Digital revenues at The Sydney Morning Herald in 2014 were A$15m, compared with A$242m from print circulation and print advertising. Figures for 2015 from the Times Co (The New York Times parent company) show that digital subscriptions were responsible for just under US$49m of US$365m in revenue during the third quarter of 2015.
And not everyone has made a success of paywalls. Mid-market popular newspapers and tabloids, where a heady mix of “gotcha” journalism, crime stories, and celebrity and entertainment news have proved a recipe for huge popular success in the UK, have in most part steered away from paywalls – favouring instead high-volume mass market free content, with a heavy emphasis on content that plays well on social media.
Other sites, including the UK’s Guardian, have remained free, relying instead on revenue from digital advertising. However the rise of adblockers has severely damaged the ability of such news sites to make money from advertising.
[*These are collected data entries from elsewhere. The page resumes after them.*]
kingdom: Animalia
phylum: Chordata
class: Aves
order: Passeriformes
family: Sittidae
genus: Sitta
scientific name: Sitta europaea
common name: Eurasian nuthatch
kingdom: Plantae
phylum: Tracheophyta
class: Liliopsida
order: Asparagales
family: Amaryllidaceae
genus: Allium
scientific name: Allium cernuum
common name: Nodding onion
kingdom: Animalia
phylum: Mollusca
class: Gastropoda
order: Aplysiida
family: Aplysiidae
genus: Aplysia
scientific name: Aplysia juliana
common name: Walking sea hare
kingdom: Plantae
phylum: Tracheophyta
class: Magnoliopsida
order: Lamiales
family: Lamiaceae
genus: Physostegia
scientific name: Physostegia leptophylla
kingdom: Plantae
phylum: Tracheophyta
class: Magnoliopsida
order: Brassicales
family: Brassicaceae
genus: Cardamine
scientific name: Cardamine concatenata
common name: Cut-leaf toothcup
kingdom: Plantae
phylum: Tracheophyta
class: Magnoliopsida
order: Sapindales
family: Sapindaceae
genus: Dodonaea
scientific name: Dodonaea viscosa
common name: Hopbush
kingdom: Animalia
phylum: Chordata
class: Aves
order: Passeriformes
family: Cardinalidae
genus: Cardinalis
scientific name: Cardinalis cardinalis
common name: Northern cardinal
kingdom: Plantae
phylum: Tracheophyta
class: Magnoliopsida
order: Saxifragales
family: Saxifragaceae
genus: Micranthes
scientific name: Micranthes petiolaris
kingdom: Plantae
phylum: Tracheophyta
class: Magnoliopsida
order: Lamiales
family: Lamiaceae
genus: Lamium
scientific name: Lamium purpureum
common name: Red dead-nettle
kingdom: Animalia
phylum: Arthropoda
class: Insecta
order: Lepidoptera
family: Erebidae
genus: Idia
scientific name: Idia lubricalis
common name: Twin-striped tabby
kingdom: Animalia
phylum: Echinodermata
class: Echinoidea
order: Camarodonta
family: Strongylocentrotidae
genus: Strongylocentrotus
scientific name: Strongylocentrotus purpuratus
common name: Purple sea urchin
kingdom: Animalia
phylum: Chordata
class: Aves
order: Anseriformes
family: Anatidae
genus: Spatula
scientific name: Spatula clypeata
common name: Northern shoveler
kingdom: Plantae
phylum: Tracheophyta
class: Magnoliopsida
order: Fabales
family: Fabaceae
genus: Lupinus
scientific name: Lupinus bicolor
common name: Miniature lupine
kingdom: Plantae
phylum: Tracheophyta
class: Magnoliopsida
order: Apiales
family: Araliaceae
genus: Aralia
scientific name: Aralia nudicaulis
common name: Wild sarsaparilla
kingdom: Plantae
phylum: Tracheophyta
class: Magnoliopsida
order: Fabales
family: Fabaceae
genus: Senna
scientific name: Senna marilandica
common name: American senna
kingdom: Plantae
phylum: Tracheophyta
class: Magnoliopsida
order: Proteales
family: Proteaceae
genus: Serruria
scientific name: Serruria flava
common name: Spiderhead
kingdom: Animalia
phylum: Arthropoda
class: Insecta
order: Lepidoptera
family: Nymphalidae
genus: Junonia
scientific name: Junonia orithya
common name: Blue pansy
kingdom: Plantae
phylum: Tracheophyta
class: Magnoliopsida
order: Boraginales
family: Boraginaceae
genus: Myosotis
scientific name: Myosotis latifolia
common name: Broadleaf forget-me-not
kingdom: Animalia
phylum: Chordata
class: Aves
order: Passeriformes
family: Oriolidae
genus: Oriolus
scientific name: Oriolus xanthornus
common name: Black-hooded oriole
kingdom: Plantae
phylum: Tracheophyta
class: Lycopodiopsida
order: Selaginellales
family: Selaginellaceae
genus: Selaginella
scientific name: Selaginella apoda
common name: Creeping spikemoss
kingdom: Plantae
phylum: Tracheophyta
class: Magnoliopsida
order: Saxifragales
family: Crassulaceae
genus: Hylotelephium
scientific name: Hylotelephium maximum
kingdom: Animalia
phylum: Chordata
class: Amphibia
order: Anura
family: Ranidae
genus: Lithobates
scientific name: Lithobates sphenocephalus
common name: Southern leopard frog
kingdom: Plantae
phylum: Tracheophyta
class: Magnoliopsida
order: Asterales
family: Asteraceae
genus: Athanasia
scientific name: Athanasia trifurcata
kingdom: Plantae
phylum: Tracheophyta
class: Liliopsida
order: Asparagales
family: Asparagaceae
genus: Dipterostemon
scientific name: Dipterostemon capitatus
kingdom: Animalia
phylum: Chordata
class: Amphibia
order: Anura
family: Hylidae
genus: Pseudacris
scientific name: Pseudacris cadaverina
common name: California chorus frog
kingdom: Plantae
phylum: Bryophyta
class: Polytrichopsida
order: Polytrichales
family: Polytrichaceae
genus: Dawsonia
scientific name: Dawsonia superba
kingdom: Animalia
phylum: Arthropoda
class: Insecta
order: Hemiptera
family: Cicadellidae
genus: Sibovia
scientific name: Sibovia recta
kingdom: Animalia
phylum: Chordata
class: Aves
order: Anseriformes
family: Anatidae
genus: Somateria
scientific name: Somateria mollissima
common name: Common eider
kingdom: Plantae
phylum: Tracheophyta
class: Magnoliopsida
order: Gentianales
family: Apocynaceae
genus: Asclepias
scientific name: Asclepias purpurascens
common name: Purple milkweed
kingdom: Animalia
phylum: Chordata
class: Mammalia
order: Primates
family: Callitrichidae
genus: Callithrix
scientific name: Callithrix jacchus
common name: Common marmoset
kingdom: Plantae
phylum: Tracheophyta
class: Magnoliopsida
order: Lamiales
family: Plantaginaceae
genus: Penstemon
The Guardian reported losses of £53m in 2015 and announced it would cut costs by 20%, blaming a sharp decline in print advertising and slower than expected growth in digital revenues.
For smaller players, the market remains challenging. Regional and local newspapers have little or no prospect of introducing successful paywall models. Economies of scale mean their potential audiences are too small to monetise via digital advertising. For now, most are clinging to their print editions (which remain profitable) and using websites to build brands and market share.
ABC1 readership newspapers – in other words, those appealing to the middle classes – and niche brands such as business titles, where content is exclusive and in demand, seem to be making paywalls work. For everyone else the future looks bleak.